__WORK TO BE COMPLETED__: List every line in the rows below that contains the string "scientific". Treat uppercase and lowercase as different.
┌─ DATA ROWS
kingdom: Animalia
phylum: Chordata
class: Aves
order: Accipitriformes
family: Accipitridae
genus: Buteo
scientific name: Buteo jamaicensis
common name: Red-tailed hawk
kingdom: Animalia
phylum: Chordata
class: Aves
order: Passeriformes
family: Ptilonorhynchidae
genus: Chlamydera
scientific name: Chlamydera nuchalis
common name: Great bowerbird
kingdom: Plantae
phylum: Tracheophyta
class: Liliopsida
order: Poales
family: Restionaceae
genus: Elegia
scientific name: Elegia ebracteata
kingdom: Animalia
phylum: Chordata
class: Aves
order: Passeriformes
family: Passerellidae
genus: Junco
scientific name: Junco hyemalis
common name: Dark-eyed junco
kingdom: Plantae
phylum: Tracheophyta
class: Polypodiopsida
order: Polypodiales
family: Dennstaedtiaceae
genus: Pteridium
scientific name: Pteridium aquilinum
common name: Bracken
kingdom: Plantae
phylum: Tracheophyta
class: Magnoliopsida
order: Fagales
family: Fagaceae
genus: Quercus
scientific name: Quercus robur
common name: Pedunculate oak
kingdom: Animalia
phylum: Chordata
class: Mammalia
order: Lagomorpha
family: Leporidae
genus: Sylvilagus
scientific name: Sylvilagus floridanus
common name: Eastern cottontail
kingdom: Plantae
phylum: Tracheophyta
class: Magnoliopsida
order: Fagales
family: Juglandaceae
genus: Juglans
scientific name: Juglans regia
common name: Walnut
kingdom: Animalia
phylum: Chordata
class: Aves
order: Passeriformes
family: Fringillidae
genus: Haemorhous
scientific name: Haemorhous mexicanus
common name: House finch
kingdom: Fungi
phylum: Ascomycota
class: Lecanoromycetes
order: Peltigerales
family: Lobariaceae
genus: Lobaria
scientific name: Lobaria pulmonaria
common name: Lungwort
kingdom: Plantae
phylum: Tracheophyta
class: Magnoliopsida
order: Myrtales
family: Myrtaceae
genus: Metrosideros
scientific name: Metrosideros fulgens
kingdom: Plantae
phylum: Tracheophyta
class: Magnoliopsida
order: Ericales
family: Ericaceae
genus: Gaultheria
└─
__TASK ANSWER__:
scientific name: Buteo jamaicensis
scientific name: Chlamydera nuchalis
scientific name: Elegia ebracteata
scientific name: Junco hyemalis
scientific name: Pteridium aquilinum
scientific name: Quercus robur
scientific name: Sylvilagus floridanus
scientific name: Juglans regia
scientific name: Haemorhous mexicanus
scientific name: Lobaria pulmonaria
scientific name: Metrosideros fulgens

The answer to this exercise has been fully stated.